═══ Given passage
A cutting-edge business doesn't necessarily need cutting-edge technology to be successful. For some businesses, especially ones that are just getting started, the most sophisticated tools may exhaust already scarce resources. The more features a device has, the more it typically costs and the more time it takes to set up, maintain and train employees to use.
You may be better off with a technology solution that does one or two things well instead of more complicated products that require expertise to use and technical support when they stop working.
Here are seven easy-to-use tools that can help make your start-up process as easy and efficient as possible.
1. No-hassle cellphone: Jitterbug Plus
By Del Mar, Calif.-based GreatCall Wireless, the Jitterbug Plus is one of the easiest-to-use models on the market. At $119, it has an extremely basic layout: Large numbers and four buttons for "send", "cancel," "yes" and "no."
══════
═══ Excerpted data
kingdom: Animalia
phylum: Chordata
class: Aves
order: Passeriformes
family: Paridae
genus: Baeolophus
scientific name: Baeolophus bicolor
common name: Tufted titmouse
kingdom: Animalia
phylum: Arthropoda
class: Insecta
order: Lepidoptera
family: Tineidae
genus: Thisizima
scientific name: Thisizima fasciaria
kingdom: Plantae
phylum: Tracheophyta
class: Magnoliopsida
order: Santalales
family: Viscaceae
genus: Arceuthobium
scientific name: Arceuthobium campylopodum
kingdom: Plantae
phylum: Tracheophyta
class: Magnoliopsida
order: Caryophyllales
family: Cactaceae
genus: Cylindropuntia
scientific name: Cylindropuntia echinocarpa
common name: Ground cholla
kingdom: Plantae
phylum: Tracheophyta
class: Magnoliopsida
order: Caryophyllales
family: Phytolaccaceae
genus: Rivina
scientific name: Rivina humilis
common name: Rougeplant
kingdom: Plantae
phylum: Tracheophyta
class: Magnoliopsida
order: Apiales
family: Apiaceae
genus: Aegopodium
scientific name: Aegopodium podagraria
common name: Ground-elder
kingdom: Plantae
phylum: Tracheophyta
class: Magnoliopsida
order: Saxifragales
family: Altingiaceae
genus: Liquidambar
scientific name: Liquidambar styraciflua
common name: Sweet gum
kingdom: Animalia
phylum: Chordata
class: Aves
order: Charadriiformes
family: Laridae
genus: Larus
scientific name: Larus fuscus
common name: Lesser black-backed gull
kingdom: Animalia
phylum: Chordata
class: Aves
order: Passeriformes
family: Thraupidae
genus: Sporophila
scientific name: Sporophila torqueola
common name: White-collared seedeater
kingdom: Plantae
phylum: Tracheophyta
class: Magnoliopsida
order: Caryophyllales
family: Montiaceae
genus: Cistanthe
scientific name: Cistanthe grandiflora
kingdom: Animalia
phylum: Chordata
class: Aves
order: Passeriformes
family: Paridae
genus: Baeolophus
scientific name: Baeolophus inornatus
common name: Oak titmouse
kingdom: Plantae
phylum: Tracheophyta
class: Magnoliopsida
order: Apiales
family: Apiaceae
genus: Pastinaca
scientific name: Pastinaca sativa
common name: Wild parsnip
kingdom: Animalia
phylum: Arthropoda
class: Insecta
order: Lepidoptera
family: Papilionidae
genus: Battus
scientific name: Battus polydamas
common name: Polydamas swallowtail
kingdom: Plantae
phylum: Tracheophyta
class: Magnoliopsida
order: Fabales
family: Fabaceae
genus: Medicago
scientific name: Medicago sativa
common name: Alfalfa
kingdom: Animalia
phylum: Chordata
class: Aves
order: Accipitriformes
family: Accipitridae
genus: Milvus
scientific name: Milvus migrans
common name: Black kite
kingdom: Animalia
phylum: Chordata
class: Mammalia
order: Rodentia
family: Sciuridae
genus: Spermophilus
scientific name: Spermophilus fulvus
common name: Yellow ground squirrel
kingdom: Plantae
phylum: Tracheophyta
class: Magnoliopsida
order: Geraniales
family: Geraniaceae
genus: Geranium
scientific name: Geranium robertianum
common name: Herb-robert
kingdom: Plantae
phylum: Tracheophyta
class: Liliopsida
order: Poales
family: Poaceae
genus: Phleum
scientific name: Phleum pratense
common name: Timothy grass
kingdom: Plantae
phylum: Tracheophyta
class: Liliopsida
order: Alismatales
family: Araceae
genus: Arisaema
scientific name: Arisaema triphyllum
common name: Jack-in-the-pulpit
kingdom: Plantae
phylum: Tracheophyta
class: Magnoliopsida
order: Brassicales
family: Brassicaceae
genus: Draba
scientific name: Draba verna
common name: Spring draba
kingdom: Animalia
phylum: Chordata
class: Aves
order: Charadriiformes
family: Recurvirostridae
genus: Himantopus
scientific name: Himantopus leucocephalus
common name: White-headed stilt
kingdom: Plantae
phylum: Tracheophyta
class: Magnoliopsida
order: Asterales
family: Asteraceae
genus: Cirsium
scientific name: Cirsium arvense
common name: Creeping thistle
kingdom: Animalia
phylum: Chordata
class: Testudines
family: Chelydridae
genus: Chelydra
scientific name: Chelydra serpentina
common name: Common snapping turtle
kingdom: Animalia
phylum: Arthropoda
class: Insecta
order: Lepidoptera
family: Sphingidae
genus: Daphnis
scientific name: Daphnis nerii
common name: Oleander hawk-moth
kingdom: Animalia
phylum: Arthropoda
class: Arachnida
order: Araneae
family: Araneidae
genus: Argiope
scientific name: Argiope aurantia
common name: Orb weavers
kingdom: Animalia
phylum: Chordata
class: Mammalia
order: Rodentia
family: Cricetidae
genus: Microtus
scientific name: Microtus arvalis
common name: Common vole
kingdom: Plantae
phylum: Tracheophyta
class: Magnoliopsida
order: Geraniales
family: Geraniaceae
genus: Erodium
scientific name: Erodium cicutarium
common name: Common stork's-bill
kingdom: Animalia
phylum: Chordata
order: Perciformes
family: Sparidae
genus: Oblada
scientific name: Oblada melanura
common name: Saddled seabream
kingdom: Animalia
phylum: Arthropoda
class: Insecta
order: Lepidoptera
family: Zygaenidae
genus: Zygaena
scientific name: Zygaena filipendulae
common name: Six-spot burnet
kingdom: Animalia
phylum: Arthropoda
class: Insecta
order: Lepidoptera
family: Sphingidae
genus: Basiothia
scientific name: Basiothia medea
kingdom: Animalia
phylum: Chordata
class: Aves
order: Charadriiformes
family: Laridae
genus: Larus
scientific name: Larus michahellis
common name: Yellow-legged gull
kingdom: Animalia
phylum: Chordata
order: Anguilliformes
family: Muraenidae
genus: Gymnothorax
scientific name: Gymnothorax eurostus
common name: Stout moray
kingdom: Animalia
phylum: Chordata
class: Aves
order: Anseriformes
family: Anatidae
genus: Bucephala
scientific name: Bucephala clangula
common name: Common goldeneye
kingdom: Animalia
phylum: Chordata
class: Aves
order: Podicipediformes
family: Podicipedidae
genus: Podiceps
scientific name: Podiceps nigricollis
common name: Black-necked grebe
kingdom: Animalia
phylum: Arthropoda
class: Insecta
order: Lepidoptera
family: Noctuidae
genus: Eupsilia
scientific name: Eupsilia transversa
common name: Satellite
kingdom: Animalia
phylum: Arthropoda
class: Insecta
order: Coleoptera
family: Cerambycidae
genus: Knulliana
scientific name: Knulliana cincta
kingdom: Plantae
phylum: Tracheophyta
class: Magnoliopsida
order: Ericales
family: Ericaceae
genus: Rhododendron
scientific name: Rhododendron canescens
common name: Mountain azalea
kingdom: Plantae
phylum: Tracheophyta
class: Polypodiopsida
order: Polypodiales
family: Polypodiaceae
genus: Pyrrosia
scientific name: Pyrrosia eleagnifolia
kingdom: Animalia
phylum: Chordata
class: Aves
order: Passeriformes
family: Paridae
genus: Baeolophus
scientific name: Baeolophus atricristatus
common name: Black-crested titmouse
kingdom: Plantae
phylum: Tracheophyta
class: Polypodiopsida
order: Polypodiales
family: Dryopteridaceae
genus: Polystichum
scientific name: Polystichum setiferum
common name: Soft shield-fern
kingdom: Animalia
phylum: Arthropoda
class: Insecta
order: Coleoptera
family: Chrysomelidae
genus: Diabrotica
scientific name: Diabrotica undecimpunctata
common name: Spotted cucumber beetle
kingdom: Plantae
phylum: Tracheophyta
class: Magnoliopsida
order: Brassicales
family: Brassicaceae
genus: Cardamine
══════
**Exercise directions**
Copy out the entire passage about simple technology for start-ups, word for word. Rely only on the passage about simple technology for start-ups, not on the rows.

**Output for this exercise**
A cutting-edge business doesn't necessarily need cutting-edge technology to be successful. For some businesses, especially ones that are just getting started, the most sophisticated tools may exhaust already scarce resources. The more features a device has, the more it typically costs and the more time it takes to set up, maintain and train employees to use.
You may be better off with a technology solution that does one or two things well instead of more complicated products that require expertise to use and technical support when they stop working.
Here are seven easy-to-use tools that can help make your start-up process as easy and efficient as possible.
1. No-hassle cellphone: Jitterbug Plus
By Del Mar, Calif.-based GreatCall Wireless, the Jitterbug Plus is one of the easiest-to-use models on the market. At $119, it has an extremely basic layout: Large numbers and four buttons for "send", "cancel," "yes" and "no."